◆ PROBLEM DESCRIPTION:
Every line below from the one with "Picture 1: EM" through the one with "Picture 2: xy-128, xy-96, xy-64;" is to be repeated exactly, with no picture among them.
***** MATERIALS PROVIDED
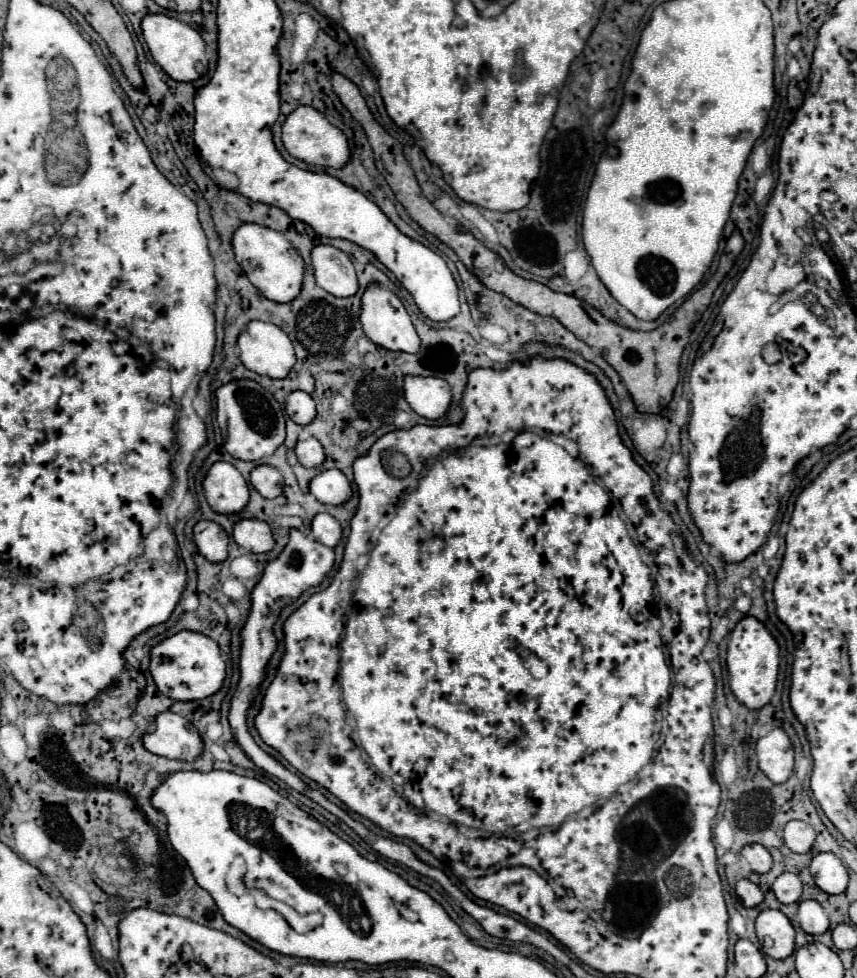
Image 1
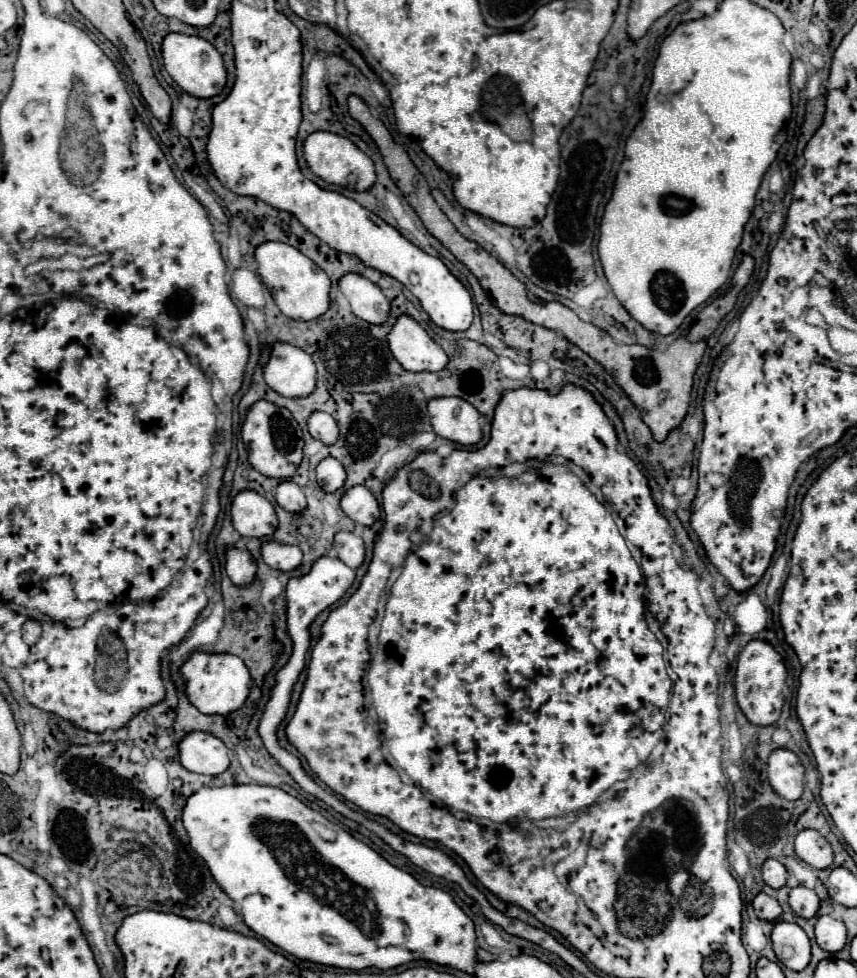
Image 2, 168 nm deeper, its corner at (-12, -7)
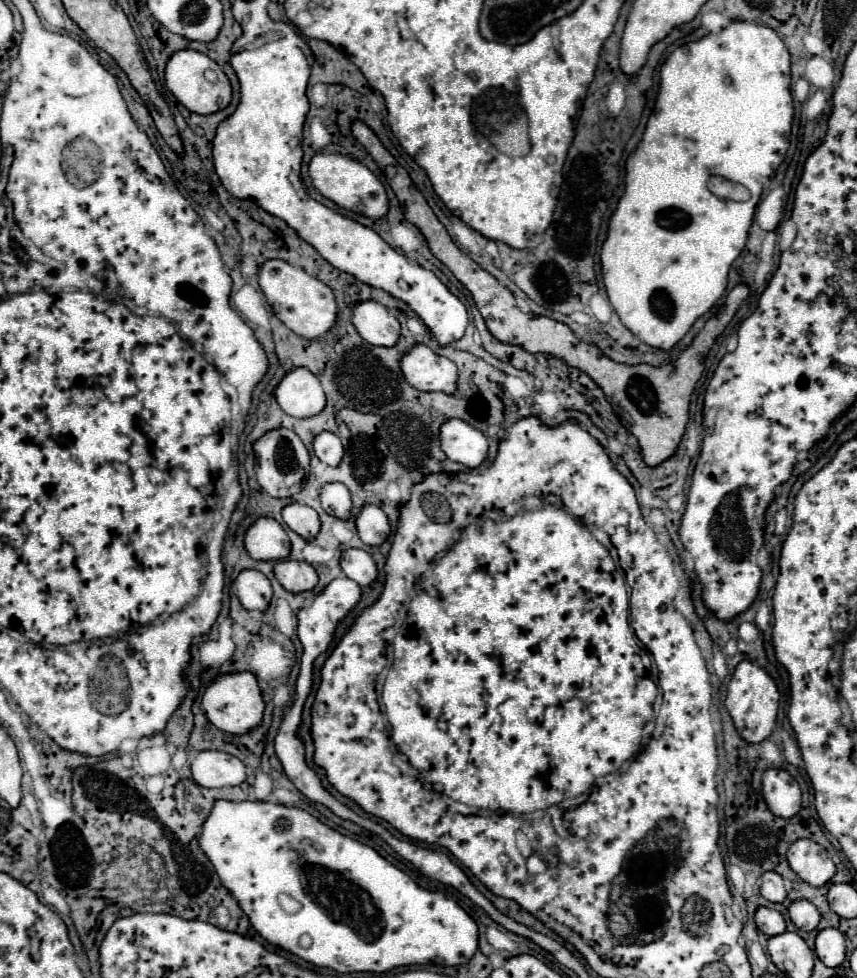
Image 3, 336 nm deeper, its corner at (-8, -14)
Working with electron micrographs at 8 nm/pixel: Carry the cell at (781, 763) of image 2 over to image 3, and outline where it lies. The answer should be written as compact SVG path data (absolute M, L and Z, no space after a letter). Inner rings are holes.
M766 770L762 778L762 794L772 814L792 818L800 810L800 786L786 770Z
**********
***** MATERIALS PROVIDED
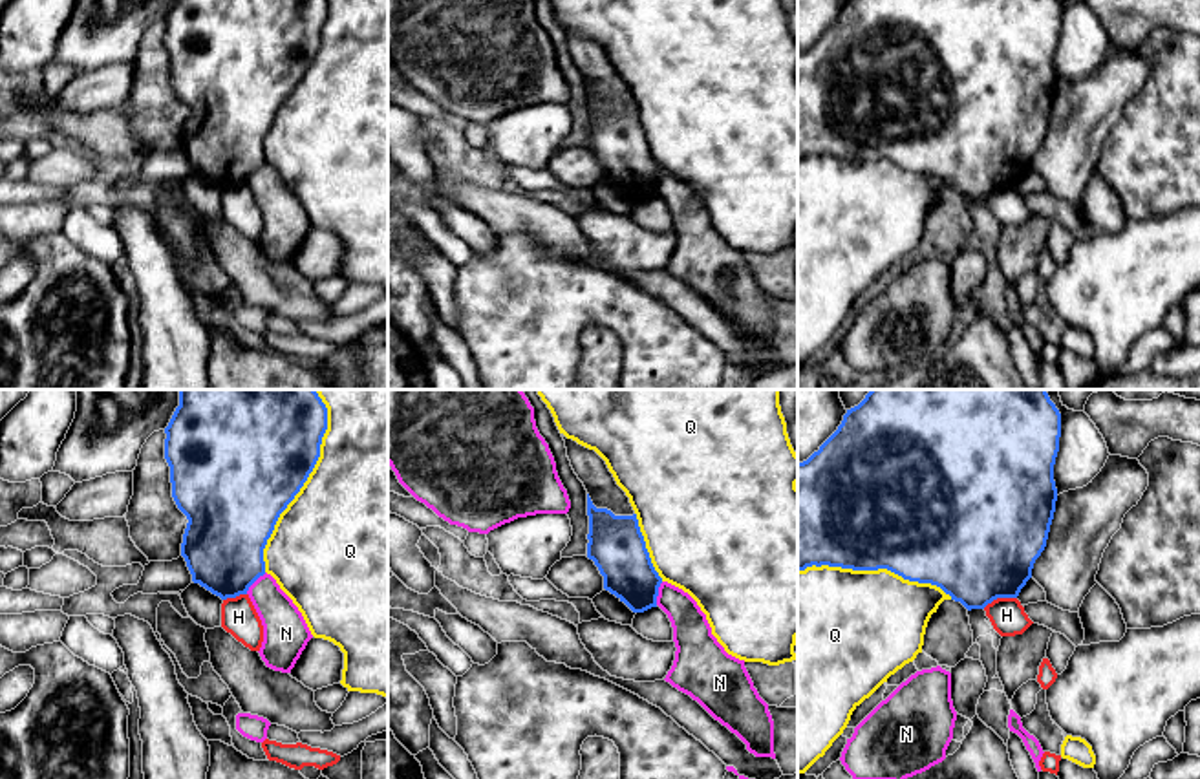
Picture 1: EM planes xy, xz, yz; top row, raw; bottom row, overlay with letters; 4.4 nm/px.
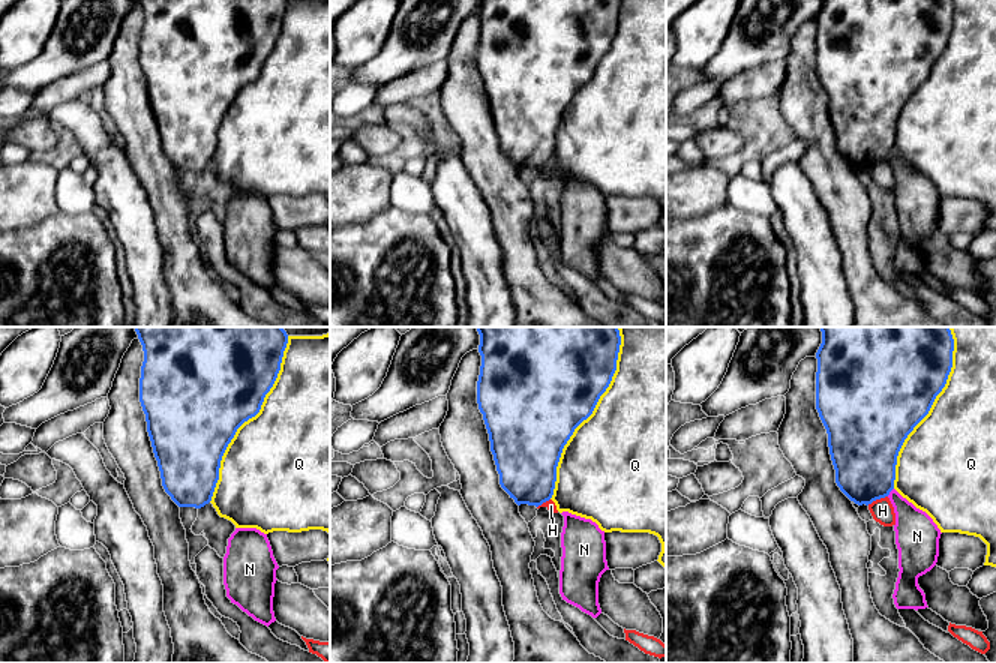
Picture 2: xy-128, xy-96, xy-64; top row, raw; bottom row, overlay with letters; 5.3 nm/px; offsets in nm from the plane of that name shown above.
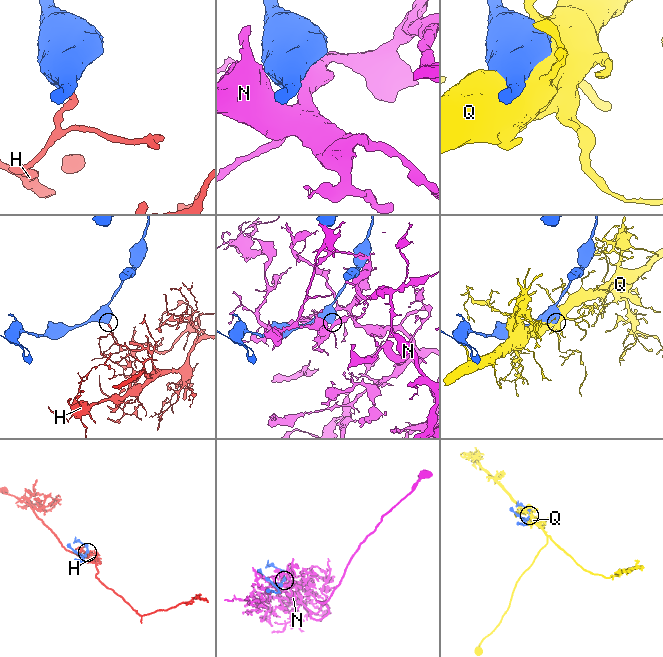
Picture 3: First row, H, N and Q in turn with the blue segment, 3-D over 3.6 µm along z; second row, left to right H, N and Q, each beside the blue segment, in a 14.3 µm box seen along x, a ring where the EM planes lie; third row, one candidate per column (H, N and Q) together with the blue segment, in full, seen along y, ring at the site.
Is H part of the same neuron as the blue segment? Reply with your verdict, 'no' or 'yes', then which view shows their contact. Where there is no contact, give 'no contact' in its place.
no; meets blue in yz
**********
◆ EXPECTED ANSWER:
Picture 1: EM planes xy, xz, yz; top row, raw; bottom row, overlay with letters; 4.4 nm/px.
Picture 2: xy-128, xy-96, xy-64; top row, raw; bottom row, overlay with letters; 5.3 nm/px; offsets in nm from the plane of that name shown above.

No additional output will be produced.